Dataset excerpts
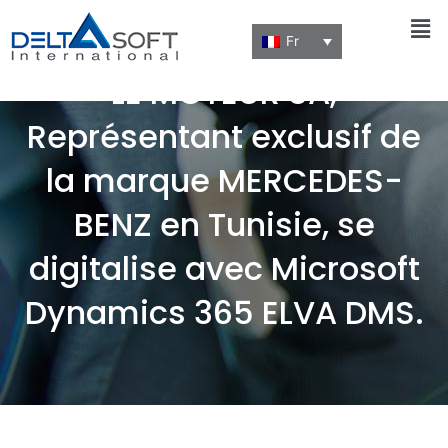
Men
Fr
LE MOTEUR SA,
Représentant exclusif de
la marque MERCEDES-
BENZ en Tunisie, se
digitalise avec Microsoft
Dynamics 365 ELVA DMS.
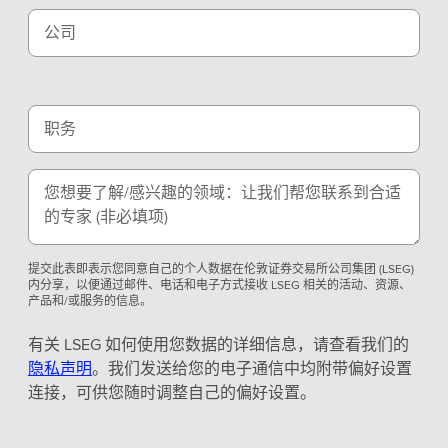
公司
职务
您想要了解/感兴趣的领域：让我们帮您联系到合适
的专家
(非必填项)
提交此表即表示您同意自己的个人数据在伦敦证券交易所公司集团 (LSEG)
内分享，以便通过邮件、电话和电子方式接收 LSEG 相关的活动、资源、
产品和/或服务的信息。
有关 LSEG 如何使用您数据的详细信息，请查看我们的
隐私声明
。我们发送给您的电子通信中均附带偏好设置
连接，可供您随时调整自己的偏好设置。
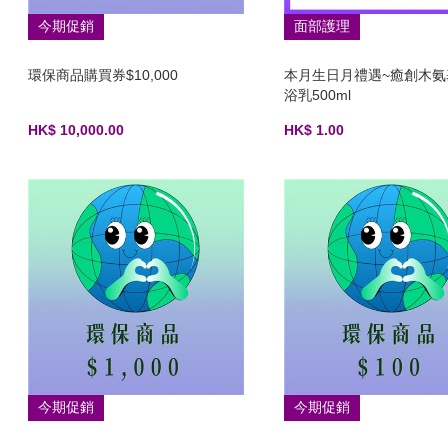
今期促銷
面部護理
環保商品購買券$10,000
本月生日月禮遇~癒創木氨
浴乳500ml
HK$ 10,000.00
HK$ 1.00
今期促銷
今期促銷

...

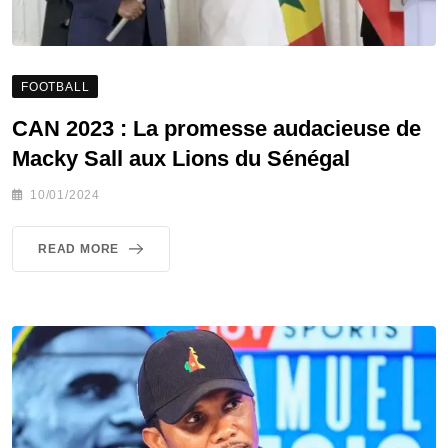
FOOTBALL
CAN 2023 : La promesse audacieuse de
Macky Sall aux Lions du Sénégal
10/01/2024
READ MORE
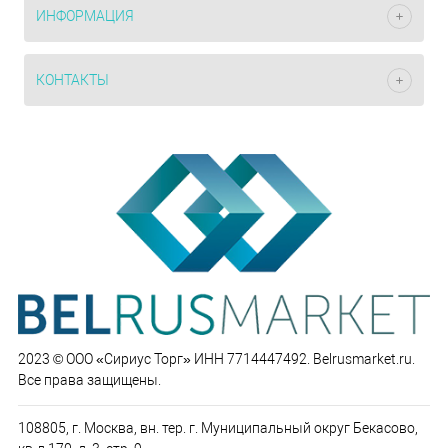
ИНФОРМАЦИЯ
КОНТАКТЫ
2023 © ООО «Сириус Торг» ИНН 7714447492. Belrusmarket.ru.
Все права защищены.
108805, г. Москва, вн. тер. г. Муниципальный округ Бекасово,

Task objective: Collect every line from the rows above that contains the string "LSEG". Only count matches with the same capitalization.

Answer to this problem:
提交此表即表示您同意自己的个人数据在伦敦证券交易所公司集团 (LSEG)
内分享，以便通过邮件、电话和电子方式接收 LSEG 相关的活动、资源、
有关 LSEG 如何使用您数据的详细信息，请查看我们的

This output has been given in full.